Si no quería, ella no lo presionaría.
Johnathan esbozó una pequeña sonrisa. Por supuesto que ella diría eso. Cada parte de ella le llegaba directamente al corazón.
—Hoy es mi cumpleaños. Nunca lo celebro... porque mi madre murió este día. Se cayó del techo del hospital. Justo frente a mí. Vi todo.
El agarre de Sierra en su mano se apretó. No dijo nada—no había nada que decir. Solo se aferró a él.
—Desde que tengo memoria, ella estaba... dividida. A veces bien, a veces completamente destrozada. En ese entonces, no lo entendía. No hasta después de que murió. Poco después, mi padre trajo a otra mujer a casa. Su esposa actual, solía ser la mejor amiga de mi madre. ¿Mi medio hermano? Solo ocho años menor que yo. Ese día, mi madre tuvo otro episodio. La llevaron de urgencia al hospital. Lo llamé, una y otra vez, pero nunca contestó. Luego ella cayó. Y lo vi salir corriendo de otra parte del hospital. Resulta que él estuvo allí todo el tiempo. Con ellos. Porque su otro hijo tenía fiebre.
Johnathan lo dijo sin emoción, como si fuera solo un informe. Incluso su abuelo nunca supo que su padre había estado en ese hospital.
Cada detalle permanecía indeleble en su memoria—la expresión desencajada de Chase, el impacto de la revelación, el remordimiento que inundó su rostro al encontrarse con la mirada acusadora de su hijo.
El corazón de Sierra se contrajo dolorosamente. Jamás hubiera imaginado una verdad tan devastadora.
No intentó ofrecer consuelos vacíos. Simplemente lo envolvió en sus brazos.

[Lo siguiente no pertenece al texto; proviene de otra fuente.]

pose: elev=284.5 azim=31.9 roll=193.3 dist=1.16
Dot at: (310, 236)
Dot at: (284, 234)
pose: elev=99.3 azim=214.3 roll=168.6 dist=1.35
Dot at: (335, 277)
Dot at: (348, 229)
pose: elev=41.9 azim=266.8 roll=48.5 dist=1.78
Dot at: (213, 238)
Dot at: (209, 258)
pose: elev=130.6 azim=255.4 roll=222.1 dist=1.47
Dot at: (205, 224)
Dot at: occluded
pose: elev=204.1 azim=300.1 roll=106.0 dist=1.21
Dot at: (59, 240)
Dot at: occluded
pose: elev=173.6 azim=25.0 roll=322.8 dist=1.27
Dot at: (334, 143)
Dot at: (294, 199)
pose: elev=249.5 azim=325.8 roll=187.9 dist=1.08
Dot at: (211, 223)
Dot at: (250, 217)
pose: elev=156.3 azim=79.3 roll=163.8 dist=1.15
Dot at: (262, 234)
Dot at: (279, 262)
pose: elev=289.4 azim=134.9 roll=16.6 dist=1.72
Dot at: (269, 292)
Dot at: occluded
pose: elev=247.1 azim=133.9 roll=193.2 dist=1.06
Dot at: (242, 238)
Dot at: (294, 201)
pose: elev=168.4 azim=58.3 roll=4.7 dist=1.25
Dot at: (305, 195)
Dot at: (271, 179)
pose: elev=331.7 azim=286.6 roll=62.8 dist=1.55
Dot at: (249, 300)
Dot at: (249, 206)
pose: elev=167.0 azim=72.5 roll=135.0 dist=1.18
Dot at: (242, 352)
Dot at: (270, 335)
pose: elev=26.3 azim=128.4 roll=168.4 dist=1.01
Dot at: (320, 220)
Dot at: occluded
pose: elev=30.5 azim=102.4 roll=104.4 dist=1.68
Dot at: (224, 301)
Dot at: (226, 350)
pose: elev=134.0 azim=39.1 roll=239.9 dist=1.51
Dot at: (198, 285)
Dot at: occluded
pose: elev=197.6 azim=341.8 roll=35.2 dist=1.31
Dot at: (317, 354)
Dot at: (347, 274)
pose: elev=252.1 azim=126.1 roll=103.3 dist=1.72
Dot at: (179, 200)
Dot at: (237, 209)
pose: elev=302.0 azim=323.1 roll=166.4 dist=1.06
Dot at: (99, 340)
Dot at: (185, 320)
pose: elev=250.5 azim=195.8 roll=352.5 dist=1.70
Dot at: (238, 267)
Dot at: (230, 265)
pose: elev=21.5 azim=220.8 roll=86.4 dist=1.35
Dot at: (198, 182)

Así que incluso alguien de la aparente solidez de Jonathan—cálido, ecuánime, inquebrantable—albergaba semejantes heridas en su historia.
Permanecieron entrelazados en un silencio cargado de significado. Tras una eternidad compartida, Sierra finalmente deshizo el abrazo.
—He preparado algo especial para ti —confesó con voz apenas audible—. Comprendo tu renuencia a celebrar tu nacimiento, pero deseaba ofrecerte este detalle. ¿Te gustaría descubrirlo?
Jonathan asintió con gesto sereno.
—Me encantaría.
—Regresemos a nuestro hogar.
Entrelazó sus dedos con los suyos y lo guio hacia la salida. Ironías del destino: no era ella la única desarraigada. Jonathan también carecía de un verdadero hogar. Compartían la misma orfandad emocional.